French cable operator Numericable Group concluded the largest ever high yield bond offering on Thursday, raising €7.9 billion ($10.9 billion).
The high yield bond's five tranches are split as follows: $2.4 billion at 4.875 percent fixed rate senior notes due 2019; €1.0 billion at 5.375 percent fixed rate senior notes due 2022; $4.0 billion 6.00 percent senior notes due 2022; €1.25 billion 5.625 percent senior notes due 2024; $1.375 billion 6.25 percent fixed rate senior notes due 2024.
Joint global coordinators on the cross-border offering were Deutsche Bank, JP Morgan and Goldman Sachs. It came ahead of Numericable's proposed acquisition of French telephone company SFR.
All five tranches priced at the tight end or tighter than guidance, according to press reports which indicated the offering was 10-times subscribed. A further bond issuance by Numericable parent Altice, which raised €4.15 billion, was more than seven-times covered, indicating that appetite for jumbo leveraged deals in Europe is back. The transaction was also the second-largest US offering and includes the third-largest single tranche ever sold at $4 billion, according to Forbes.
Rated B+ and Ba3 by S&P and Moody's respectively, the bond will be used along with proceeds from €3.78 billion of loans, and a €4.7 billion rights issue, to finance the group’s proposed purchase of France’s second-largest phone company SFR from French media conglomerate Vivendi, a statement from Numericable said.

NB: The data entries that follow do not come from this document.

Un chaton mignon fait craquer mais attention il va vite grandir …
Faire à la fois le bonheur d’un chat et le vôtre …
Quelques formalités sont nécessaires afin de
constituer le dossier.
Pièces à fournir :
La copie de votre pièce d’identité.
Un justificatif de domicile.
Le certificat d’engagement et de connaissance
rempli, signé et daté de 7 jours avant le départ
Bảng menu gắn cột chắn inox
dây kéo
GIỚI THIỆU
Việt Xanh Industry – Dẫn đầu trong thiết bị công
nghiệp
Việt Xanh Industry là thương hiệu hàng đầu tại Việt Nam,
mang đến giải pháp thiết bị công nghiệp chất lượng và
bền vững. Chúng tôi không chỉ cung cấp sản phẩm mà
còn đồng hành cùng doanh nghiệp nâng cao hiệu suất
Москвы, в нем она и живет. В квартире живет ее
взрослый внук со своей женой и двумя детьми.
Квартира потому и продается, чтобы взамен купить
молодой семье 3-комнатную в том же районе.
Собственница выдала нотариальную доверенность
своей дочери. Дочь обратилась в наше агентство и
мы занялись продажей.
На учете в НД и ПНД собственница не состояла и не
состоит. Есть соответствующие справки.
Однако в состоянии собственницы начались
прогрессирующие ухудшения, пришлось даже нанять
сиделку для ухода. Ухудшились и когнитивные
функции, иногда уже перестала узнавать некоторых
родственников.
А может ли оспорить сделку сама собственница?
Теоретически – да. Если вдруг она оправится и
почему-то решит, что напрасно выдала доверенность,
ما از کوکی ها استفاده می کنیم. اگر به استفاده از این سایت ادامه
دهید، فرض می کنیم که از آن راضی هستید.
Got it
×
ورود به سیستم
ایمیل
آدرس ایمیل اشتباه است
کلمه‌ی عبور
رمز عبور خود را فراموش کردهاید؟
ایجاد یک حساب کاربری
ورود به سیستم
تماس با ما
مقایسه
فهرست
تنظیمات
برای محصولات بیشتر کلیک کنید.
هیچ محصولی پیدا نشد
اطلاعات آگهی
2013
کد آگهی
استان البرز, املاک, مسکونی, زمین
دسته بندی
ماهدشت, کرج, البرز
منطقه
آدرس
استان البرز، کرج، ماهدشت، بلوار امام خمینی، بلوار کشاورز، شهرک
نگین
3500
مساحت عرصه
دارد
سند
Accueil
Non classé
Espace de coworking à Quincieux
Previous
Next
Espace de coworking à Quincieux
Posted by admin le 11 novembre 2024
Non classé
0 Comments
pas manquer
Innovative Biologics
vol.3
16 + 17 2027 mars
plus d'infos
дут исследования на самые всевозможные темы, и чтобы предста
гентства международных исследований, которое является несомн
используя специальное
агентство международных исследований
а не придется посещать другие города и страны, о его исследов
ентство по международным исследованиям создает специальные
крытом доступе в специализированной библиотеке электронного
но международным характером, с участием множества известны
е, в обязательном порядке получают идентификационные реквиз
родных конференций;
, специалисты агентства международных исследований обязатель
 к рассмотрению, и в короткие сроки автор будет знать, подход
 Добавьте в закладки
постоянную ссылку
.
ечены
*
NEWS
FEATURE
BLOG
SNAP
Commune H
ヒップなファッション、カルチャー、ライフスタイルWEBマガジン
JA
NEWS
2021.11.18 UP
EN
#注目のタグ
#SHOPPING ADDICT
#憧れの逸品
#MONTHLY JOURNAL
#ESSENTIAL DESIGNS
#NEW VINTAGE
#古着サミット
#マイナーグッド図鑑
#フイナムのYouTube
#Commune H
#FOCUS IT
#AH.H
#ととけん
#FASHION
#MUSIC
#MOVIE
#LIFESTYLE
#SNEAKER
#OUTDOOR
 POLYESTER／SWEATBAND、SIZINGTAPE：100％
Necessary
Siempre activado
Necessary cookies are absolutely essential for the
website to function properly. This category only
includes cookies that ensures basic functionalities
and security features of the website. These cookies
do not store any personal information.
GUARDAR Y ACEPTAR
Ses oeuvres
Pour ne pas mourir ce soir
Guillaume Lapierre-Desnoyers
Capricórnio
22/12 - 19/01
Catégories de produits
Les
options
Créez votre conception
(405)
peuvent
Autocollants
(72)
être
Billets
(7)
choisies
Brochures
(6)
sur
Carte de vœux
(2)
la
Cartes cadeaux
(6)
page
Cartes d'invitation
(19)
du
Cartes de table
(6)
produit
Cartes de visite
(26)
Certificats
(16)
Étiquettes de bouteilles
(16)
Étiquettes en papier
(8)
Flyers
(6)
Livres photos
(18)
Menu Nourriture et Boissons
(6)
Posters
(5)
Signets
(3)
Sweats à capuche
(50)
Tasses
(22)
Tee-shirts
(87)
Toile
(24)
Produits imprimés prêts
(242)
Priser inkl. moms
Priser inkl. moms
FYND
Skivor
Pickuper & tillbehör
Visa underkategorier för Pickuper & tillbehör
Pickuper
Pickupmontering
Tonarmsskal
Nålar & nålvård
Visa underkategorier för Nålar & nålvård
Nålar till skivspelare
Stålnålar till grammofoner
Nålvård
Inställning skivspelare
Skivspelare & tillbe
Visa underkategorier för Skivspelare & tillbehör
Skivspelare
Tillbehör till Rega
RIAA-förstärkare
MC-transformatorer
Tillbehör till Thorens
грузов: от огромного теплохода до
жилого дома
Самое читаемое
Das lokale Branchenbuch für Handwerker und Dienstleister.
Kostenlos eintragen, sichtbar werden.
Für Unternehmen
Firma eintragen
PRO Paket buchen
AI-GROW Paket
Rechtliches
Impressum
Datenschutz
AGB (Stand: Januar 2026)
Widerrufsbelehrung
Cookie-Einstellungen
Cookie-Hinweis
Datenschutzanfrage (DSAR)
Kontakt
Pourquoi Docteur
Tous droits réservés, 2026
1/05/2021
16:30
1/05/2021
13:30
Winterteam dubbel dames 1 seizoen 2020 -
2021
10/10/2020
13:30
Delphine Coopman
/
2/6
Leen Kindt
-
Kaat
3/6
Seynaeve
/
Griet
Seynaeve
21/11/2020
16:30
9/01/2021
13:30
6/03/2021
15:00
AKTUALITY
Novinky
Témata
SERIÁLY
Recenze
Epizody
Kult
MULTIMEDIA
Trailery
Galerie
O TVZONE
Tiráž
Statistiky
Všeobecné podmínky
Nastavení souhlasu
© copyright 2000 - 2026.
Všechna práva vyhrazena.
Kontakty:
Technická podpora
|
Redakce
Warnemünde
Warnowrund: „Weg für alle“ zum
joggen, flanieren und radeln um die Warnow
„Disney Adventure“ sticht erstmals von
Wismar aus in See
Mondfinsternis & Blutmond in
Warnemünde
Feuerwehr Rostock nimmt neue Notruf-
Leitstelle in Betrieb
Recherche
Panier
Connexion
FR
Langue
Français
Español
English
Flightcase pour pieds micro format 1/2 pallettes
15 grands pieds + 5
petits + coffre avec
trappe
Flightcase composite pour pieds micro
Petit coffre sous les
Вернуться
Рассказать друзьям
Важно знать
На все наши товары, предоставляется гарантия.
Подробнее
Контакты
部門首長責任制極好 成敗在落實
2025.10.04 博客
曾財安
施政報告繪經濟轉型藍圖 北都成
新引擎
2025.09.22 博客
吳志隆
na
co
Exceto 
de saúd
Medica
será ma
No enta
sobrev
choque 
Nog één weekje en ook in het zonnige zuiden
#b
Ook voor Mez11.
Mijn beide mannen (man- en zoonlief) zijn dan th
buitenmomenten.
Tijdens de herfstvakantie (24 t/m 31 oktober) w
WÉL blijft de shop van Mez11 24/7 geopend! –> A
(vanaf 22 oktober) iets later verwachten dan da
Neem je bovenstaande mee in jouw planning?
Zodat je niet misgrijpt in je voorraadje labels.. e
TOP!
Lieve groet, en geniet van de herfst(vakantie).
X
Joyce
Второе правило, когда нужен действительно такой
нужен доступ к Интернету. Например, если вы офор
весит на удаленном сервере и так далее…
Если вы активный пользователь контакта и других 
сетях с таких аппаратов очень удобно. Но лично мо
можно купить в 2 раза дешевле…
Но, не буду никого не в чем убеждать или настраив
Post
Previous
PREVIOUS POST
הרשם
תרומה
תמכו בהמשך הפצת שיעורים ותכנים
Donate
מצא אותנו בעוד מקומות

The loans were covenant-lite six-year cross-border term loans. Overall, Altice is though to have raised more than €17 billion ($23 billion).
The €4.7 billion rights issue will be financed via the €4.15 billion cross-border bond by Numericable’s parent group Altice. They priced yesterday an offering of €2.075 billion 7.25 percent senior notes due 2022 and $2.9 billion 7.75 percent senior notes due 2022. These funds will also be used to purchase certain shares from funds affiliated with private equity firms Carlyle Group and Cinven and repay existing Altice debt.